▶ **TASKS TO CARRY OUT**:
[A] In the page text, what range do normalized probabilities fall within?
[B] Reproduce the passage of the page text that begins at the words "The semantics for" and stops after the words "comes up to r.".

▶ **PAGE TEXT**:
-------
The first formula says that the agent believes the mass of an object being less than 20 units (say, kilograms) is greater than 0.9. We are dealing with normalized probabilities here so probabilities range between 0 and 1 inclusive. The second formula is saying that the agent believes the mass of the object not being 0 and not being 1 is greater than 0.8. Finally, the third one is saying that the square of the mass of this object being greater than 5 or being greater than 6 is believed with a degree of 1. The last formula is interesting because although it provides a probability for the disjunction, it does not quite say what exactly is a degree of belief for each of the disjuncts. This is the power of providing a general way to combine logic and probability because it allows one to express and quantify over arbitrary first-order formulas without specifying how exactly the probabilities should be assigned to the (ground) atoms in those formulas. This then raises the question: what does the semantics look like?

2.3 Semantics

The semantics for epistemic logics is usually given in terms of possible worlds [22]. The idea being that the agent considers some worlds possible and is said to know things only when those things are true in all the worlds considered possible. Ordinarily, when dealing with degrees of belief [20], we would say that the worlds are also assigned weights. This allows us to then say that some formula is believed with a degree of belief r if and only if the sum of the weights of the worlds that satisfy this formula comes up to r.

How then do we generalize this idea to deal with first order formulas, as well as the assigning of probabilities to complex formulas without providing the probabilities of atoms, as seen in the example of the disjunction above? For starters, we would say that each world is a first-order structure that interprets the predicates and the functions over the constants and the domain of discourse in the usual way [19]. But because there are uncountably many worlds, we need to ensure that distributions are defined so as to obey the usual axioms of probability theory. There are a number of different ways to do this. We could either provide an appropriate analogue to the classical concept of defining a measure over an uncountable space [41]. Or, we could set up the probability of formulas based on countable additivity and convergence of the weights of worlds [8].
-------
▶ **DATASET CONTENT**:
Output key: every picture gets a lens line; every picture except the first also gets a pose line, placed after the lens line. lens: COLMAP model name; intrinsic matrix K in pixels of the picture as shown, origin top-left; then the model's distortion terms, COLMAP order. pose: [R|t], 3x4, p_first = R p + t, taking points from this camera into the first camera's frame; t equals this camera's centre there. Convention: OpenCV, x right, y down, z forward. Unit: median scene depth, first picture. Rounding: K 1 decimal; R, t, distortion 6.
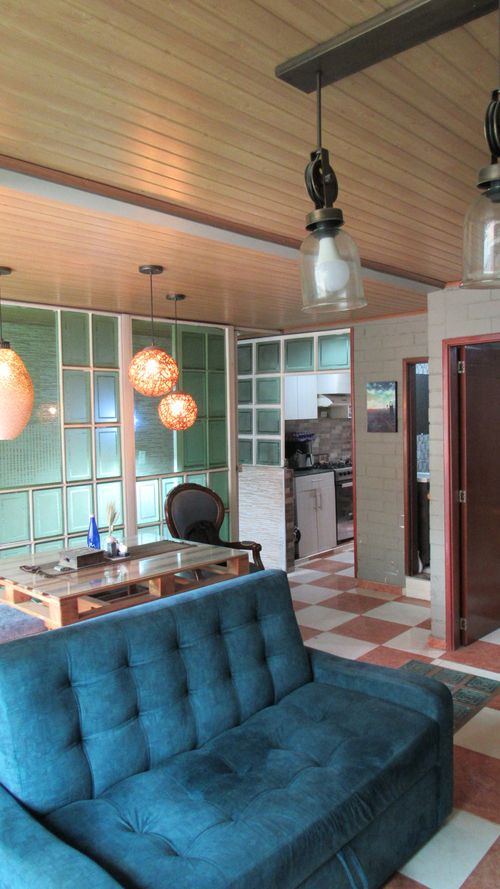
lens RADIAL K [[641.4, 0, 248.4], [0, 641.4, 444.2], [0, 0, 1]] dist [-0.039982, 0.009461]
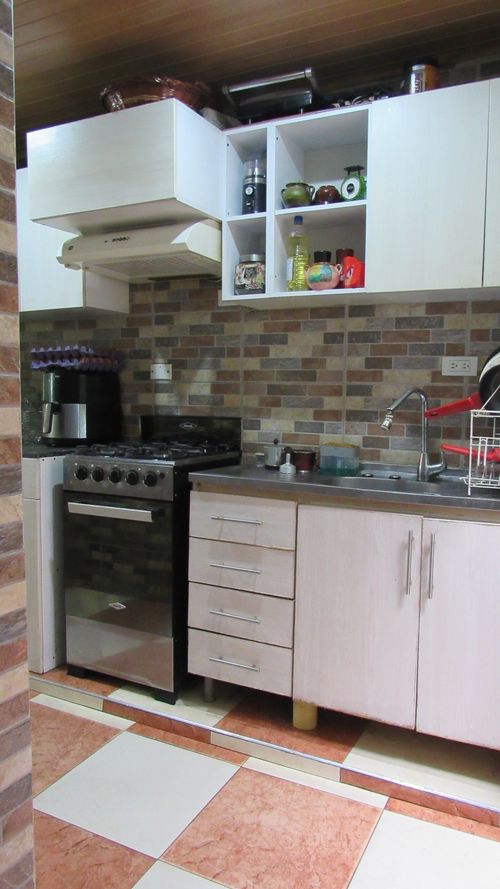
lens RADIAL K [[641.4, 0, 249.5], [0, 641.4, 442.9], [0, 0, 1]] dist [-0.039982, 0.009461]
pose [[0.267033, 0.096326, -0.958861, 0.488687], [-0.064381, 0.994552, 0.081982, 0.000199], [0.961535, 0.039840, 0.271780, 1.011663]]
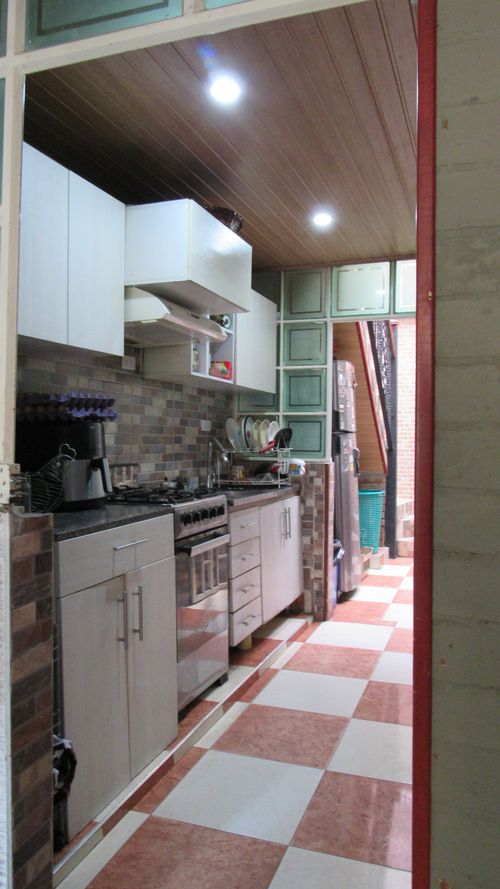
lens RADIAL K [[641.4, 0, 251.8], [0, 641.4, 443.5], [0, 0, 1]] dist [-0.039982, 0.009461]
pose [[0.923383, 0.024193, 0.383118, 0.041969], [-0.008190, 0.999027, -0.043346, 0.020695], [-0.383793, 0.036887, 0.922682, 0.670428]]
-------
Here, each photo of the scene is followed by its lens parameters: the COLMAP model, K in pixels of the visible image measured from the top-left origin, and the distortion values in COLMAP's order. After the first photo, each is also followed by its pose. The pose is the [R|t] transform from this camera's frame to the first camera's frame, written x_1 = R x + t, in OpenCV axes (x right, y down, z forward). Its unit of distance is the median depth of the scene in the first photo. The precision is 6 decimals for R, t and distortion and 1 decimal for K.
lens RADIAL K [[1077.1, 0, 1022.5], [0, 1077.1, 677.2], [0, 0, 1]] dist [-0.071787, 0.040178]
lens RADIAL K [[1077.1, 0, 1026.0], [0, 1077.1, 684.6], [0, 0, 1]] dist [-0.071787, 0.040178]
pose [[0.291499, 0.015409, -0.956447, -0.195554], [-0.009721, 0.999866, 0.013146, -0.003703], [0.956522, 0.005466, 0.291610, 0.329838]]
-------
▶ **ANSWERS BELOW**:
[A] Between 0 and 1 inclusive.

[B]
The semantics for epistemic logics is usually given in terms of possible worlds [22]. The idea being that the agent considers some worlds possible and is said to know things only when those things are true in all the worlds considered possible. Ordinarily, when dealing with degrees of belief [20], we would say that the worlds are also assigned weights. This allows us to then say that some formula is believed with a degree of belief r if and only if the sum of the weights of the worlds that satisfy this formula comes up to r.